TASK STATEMENT ▸ Of the entries below, restate word for word only the section that runs from the line with "- liver: bounding" to the line with "- liver metastasis: (112, 125, 220, 247)", counting both ends.
═══ PROVIDED MATERIAL
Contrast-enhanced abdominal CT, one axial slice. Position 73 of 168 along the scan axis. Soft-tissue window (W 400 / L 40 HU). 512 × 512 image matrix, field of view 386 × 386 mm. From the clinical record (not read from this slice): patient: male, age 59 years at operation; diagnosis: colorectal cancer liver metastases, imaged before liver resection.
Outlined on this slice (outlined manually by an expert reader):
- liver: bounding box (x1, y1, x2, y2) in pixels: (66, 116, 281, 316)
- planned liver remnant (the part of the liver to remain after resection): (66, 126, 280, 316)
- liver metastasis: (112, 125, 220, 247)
══════
═══ PROVIDED MATERIAL
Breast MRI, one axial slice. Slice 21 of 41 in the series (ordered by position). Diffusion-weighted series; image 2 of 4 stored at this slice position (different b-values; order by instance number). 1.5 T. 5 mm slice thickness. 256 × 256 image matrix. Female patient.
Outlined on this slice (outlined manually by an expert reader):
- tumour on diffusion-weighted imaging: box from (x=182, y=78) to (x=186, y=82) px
══════
OUTPUT FOR THIS EXERCISE ▸
- liver: bounding box (x1, y1, x2, y2) in pixels: (66, 116, 281, 316)
- planned liver remnant (the part of the liver to remain after resection): (66, 126, 280, 316)
- liver metastasis: (112, 125, 220, 247)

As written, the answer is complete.